Clasps

Byzantium Studios also offer a selection of early reproduction book clasps.  Each piece is individually cut and hand finished.  Rivets are set by hammer and each piece is buffed to provide a very authentic replica.  Our selection include:

#1214: Dutch "Heart" Pattern (circa 1515)
Delicate pierce work with the heart design on both the hasp & clasp plates. Similar variations were commonly used in the Netherlands & Northern Germany between 1495-1550.

#1215 Flemish "Duck's Head" Pattern (circa 1500)
Features 2 duck heads back to back with the rivets strategically placed as eyes. This design was used widely in Northern Europe throughout the mid 16th century.

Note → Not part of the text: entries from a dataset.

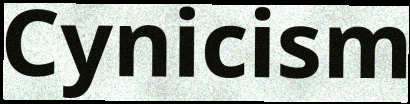
Cynicism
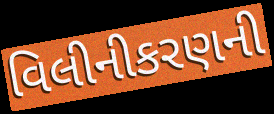
વિલીનીકરણની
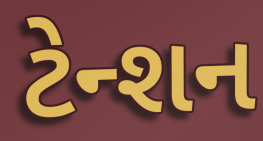
ટેન્શન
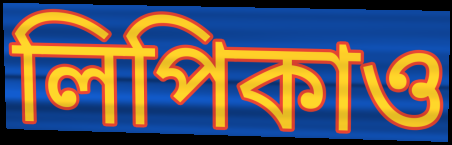
লিপিকাও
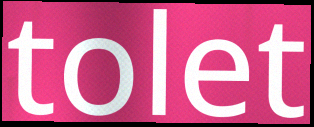
tolet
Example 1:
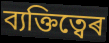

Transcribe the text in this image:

ব্যক্তিত্বেৰ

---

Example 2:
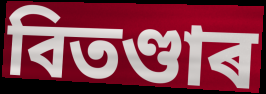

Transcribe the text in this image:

বিতণ্ডাৰ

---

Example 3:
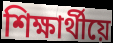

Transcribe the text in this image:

শিক্ষাৰ্থীয়ে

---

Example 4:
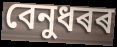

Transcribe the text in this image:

বেনুধৰৰ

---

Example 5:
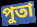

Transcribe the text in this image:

পুতা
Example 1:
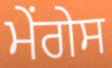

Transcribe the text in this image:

ਮੇਂਗੇਸ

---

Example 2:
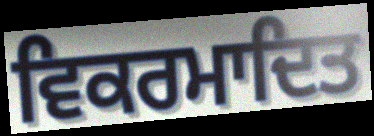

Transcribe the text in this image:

ਵਿਕਰਮਾਦਿਤ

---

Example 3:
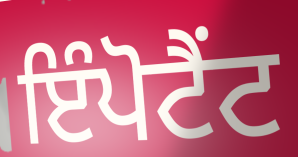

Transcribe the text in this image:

ਇੰਪੋਟੈਂਟ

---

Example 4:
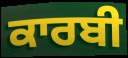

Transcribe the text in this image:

ਕਾਰਬੀ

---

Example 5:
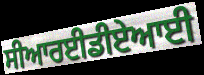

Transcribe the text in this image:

ਸੀਆਰਈਡੀਏਆਈ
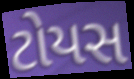
ટોયસ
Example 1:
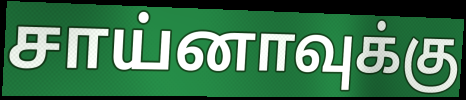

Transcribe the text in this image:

சாய்னாவுக்கு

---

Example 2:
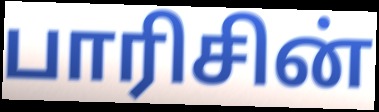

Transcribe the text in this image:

பாரிசின்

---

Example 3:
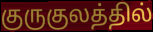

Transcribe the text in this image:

குருகுலத்தில்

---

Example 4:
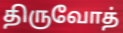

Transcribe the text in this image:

திருவோத்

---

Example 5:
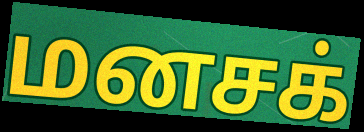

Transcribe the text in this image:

மனசக்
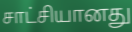
சாட்சியானது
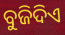
ବୁଜିଦିଏ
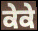
ਕੇਕੇ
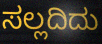
ಸಲ್ಲದಿದು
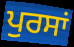
ਪੁਰਸਾਂ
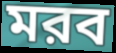
মরব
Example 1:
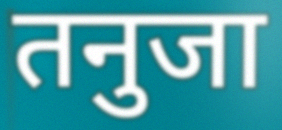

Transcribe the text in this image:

तनुजा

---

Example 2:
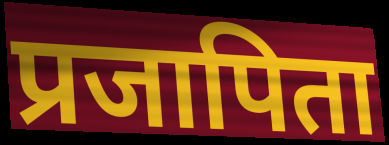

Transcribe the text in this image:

प्रजापिता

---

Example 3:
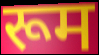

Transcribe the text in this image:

रूम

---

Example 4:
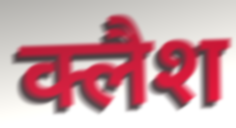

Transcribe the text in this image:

क्लैश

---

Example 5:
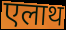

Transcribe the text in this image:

एलाथ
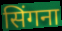
सिंगना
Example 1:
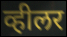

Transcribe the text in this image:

व्हीलर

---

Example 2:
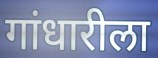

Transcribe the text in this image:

गांधारीला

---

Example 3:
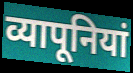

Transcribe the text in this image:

व्यापूनियां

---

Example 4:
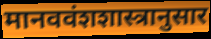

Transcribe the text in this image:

मानववंशशास्त्रानुसार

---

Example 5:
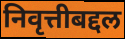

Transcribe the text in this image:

निवृत्तीबद्दल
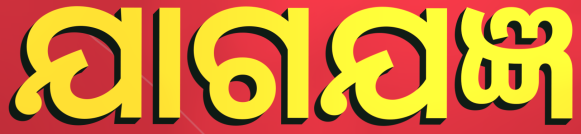
ଯାଗଯଜ୍ଞ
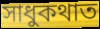
সাধুকথাত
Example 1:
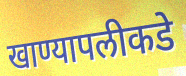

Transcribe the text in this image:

खाण्यापलीकडे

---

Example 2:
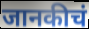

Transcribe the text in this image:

जानकीचं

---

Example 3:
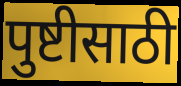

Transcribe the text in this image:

पुष्टीसाठी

#1216 German "Strassburg" Pattern (circa 1485):
Distinctly German pattern that was very popular in Switzerland as well as central Germany from 1475-1510.

#1218 German "Fish-tail" Pattern (circa 1620):
This pattern has been adapted multiple times between the years 1580-1650, and thus many variations exist. This particular configuration was used relatively late in its lifespan and reflects the transition to a more Baroque style.

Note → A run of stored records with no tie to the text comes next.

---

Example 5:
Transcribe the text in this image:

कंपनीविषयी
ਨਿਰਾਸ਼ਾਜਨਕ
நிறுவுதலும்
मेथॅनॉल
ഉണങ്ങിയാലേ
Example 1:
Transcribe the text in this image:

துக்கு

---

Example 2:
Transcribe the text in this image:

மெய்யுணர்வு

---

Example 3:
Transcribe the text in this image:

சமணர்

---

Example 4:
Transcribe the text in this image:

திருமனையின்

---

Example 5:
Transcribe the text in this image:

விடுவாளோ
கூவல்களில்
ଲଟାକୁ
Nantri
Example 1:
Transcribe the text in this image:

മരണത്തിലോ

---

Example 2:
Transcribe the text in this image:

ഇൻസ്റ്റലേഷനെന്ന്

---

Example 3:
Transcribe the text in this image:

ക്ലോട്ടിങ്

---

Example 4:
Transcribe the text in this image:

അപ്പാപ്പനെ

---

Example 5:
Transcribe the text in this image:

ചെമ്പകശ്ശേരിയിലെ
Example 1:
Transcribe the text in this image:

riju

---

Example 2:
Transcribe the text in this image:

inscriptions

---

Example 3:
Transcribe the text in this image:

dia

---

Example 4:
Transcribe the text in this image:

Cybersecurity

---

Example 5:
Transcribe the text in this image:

#1217 German "Wittenberg" Pattern (circa 1525):
Most recognized as having German origins but was often used in the Netherlands, Switzerland, and occasionally in France. The design is most often used on Alum-tawed Pig skin bindings over beveled beech boards. This design was most popular between 1500-1680, making it one of the most common and long-lived designs. 

#1220 Northern Italian "Milan" Pattern (circa 1480):
This pattern of clasp has evolved with many slight variations. This design is based on an example in the Folger Shakespeare Library. The design features delicately pierced holes on the clasp and hasp. This style was usually used on the fore-edge as well as at the head & tail of the boards.

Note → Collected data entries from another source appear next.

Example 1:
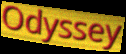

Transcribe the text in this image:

Odyssey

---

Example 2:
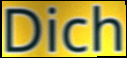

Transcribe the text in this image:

Dich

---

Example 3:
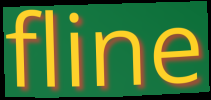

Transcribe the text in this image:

fline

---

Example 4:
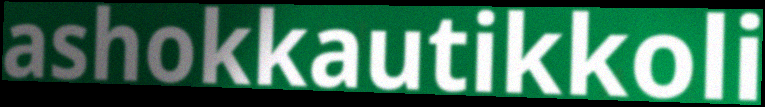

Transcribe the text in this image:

ashokkautikkoli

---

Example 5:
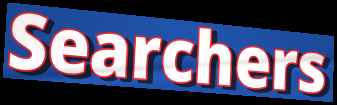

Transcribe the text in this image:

Searchers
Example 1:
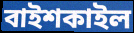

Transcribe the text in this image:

বাইশকাইল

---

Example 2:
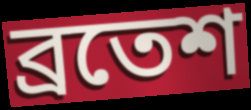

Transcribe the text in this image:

ব্রতেশ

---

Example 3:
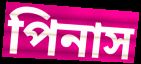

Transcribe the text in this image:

পিনাস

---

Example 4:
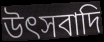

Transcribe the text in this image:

উৎসবাদি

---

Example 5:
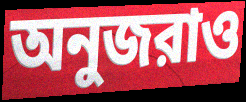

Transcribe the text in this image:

অনুজরাও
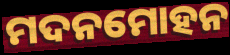
ମଦନମୋହନ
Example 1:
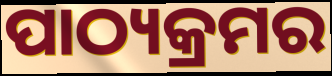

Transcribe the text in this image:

ପାଠ୍ୟକ୍ରମର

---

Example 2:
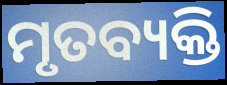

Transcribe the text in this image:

ମୃତବ୍ୟକ୍ତି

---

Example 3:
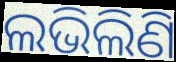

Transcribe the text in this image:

ଲଭିଲିଣି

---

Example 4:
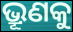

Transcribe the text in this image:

ଭ୍ରୂଣକୁ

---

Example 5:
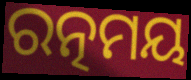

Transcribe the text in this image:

ରତ୍ନମୟ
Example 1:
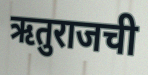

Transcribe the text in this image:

ऋतुराजची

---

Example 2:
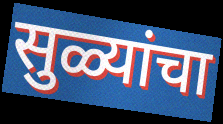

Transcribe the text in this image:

सुळ्यांचा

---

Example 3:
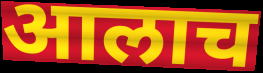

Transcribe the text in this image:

आलाच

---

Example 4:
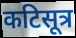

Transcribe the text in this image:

कटिसूत्र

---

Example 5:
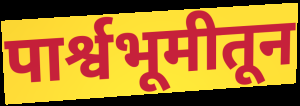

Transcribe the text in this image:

पार्श्वभूमीतून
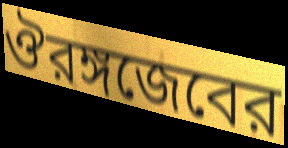
ঔরঙ্গজেবের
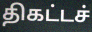
திகட்டச்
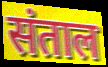
संताल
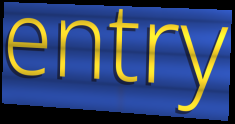
entry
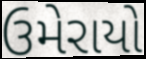
ઉમેરાયો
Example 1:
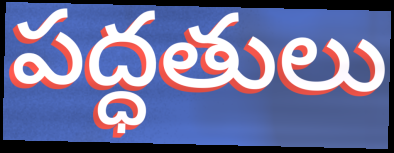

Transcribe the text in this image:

పద్ధతులు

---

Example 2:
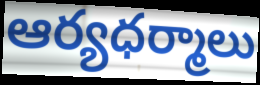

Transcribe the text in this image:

ఆర్యధర్మాలు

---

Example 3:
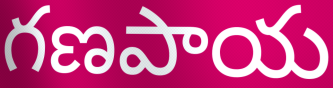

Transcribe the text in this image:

గణపాయ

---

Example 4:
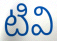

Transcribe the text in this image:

టివి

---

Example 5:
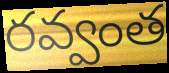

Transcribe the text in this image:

రవ్వంత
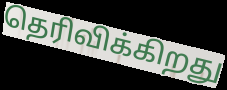
தெரிவிக்கிறது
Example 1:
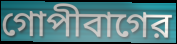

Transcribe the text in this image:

গোপীবাগের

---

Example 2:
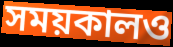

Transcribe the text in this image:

সময়কালও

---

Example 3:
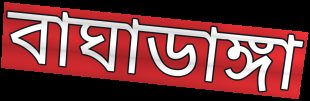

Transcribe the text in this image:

বাঘাডাঙ্গা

#1221 Northern Italian "Turin" Pattern (circa 1495):
This design features delicate fretwork clasp in the shape of a quatrefoil. The general shape is triangular with one finely scalloped edge. T his style is usually used on the fore-edge as well as at the head & tail of the boards.

#1219 Swiss "Zurich" Pattern (circa 1550):
This pattern has been identified as descending from Swiss origin. It was rarely used, but the few that exist today are well preserved and are stunning examples of the "clausemacher's" skill.